An onsite customer survey is one of Talia’s favorite ways to begin shifting to customer-focused messaging. Although many people are reluctant to run onsite surveys, you can target surveys to specific people. That’s one way to target existing customers instead of prospects.

In the survey, ask questions that help you understand the specific moment that a problem happened in a customer’s life and prompted them to search for a solution. Choose questions that focus less on the problem and more on the customer. Don’t ask “Why did you choose us?” or “What is your issue?” You’ll get responses like, “I have a communication problem with my distributed team.”

This is a photo of a tablet showing a customer survey on-screen. The hands of a white person are holding the tablet and tapping responses.

Instead, you want to ask, “What happened today that made you search for this solution?” With a question about what’s going on in the customer’s life, the answers are a bit richer. You hear answers such as, “My boss has been nagging me,” or “I’m really tired of trying to communicate with Fred in Australia and really need to start making sense of things.”

Talia also likes the question, “If I took away our product from you today, what would you miss most?” This question gets to the heart of people’s emotional connection to your product or service. Customers typically don’t miss technical things. They miss being comfortable and not needing to get up from the couch, warming up their house before they come in, or looking good to their manager.

If you don’t want to do an onsite survey that pops up, try placing the survey on your thank-you page. When someone converts, taking that first action makes it more likely they’ll take another action. With this tactic, you can ask customers one question, and you’ll get a lot of answers.

Talia encourages people to choose that question carefully and avoid questions that speak to people’s reasons for buying your product, signing up for your newsletter, and so on. Those questions don’t elicit the answers you really want. Instead, ask a question like “Who is your role model?” The answers reflect their values, who they want to be, and what’s the better version of themselves.

In the answers to these questions, you’ll see patterns emerge. When you see many similar answers, you’ll know how to write your ad copy. Your customers will tell you what to say.

Make People Feel Those Emotions: To emphasize the emotions you just researched, all of the elements on the page need to make people feel them and believe them. Words like, “We know you’re experiencing this,” are one way to do this. In addition to the copy, you can use color psychology, images, and testimonials. The ad or page needs to totally resonate with your target audience.

When Apple launched its stores, many elements came together to create a sense of prestige. Apple never said outright that using an iPhone or an iPad made you better than other people. Apple made the customer feel it with the tables where you can try a product, the absence of cash registers, and all of the people there to help you if you need them. An Apple device was a status symbol.

Similarly, Nike doesn’t talk about their shoes or other products, but about finding your greatness. Anyone can wear Nike shoes and go running. They make you feel like no matter your weight, gender, where you’re from, or what you’re doing in your life, you can find your greatness by doing sports.

+===+

> **DESCRIPTION OF THE TASK**
Answer these questions using the article on customer surveys:
1. If you don't want an onsite survey that pops up, where can you put the survey instead?
2. What question does Talia suggest asking in place of questions about people's reasons for buying?
3. What was missing from Apple's stores?
The listing after this has nothing to do with the article on customer surveys.

+===+

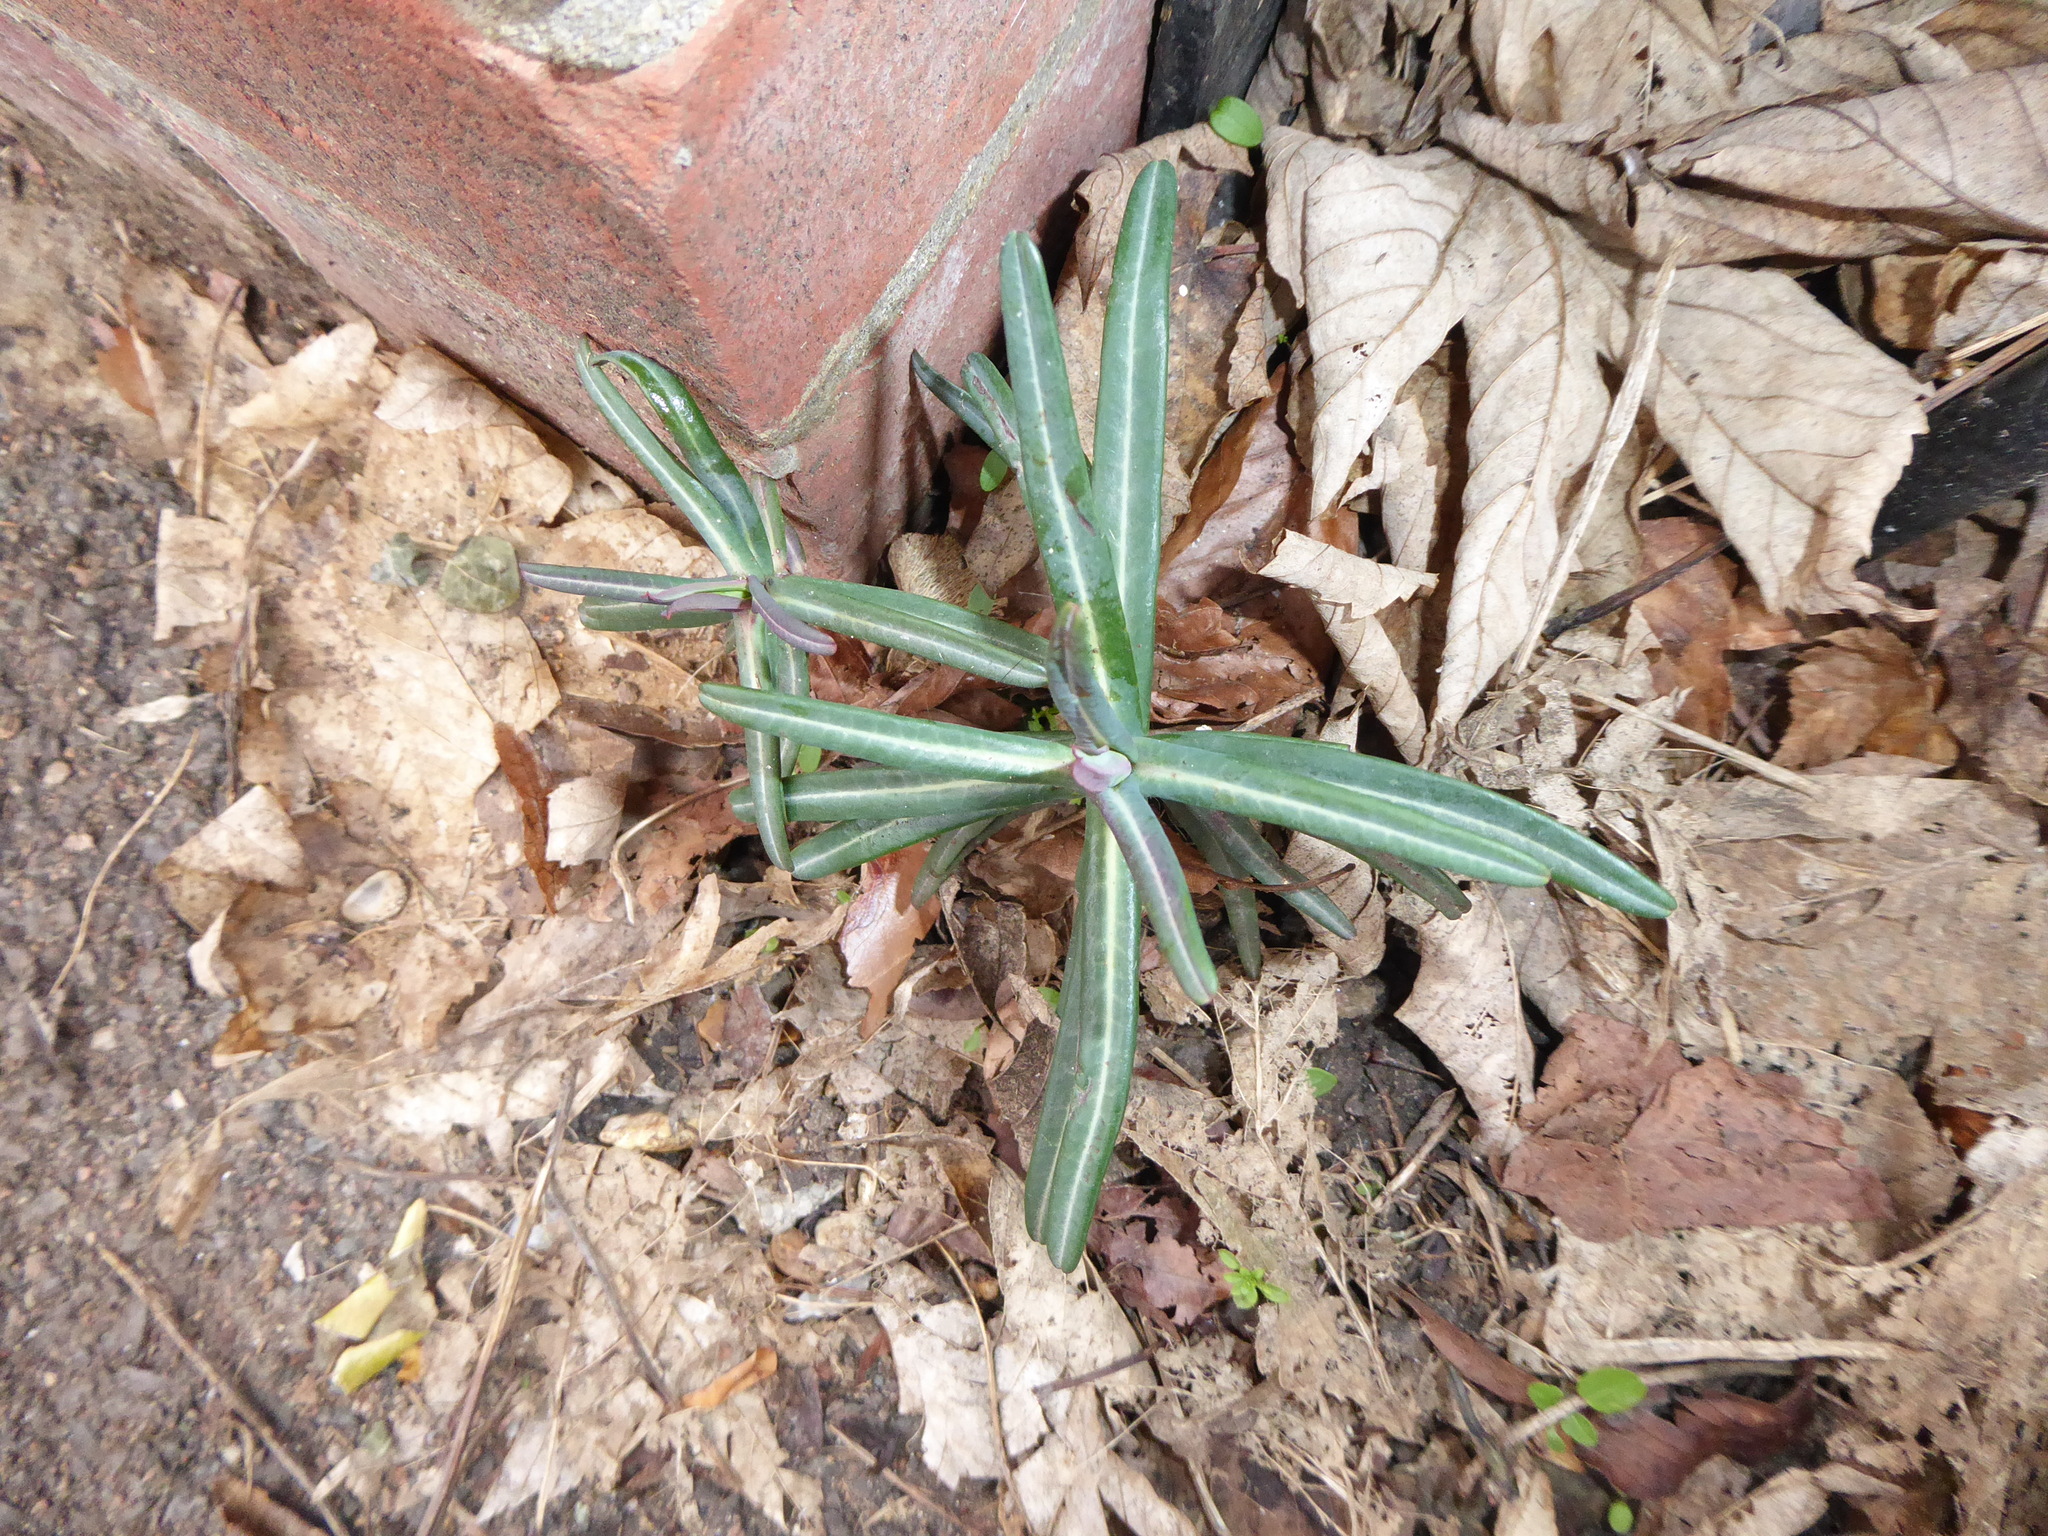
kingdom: Plantae
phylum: Tracheophyta
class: Magnoliopsida
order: Malpighiales
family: Euphorbiaceae
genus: Euphorbia
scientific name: Euphorbia lathyris
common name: Caper spurge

+===+

> **SOLVED EXERCISE**
1. On your thank-you page.
2. "Who is your role model?"
3. Cash registers.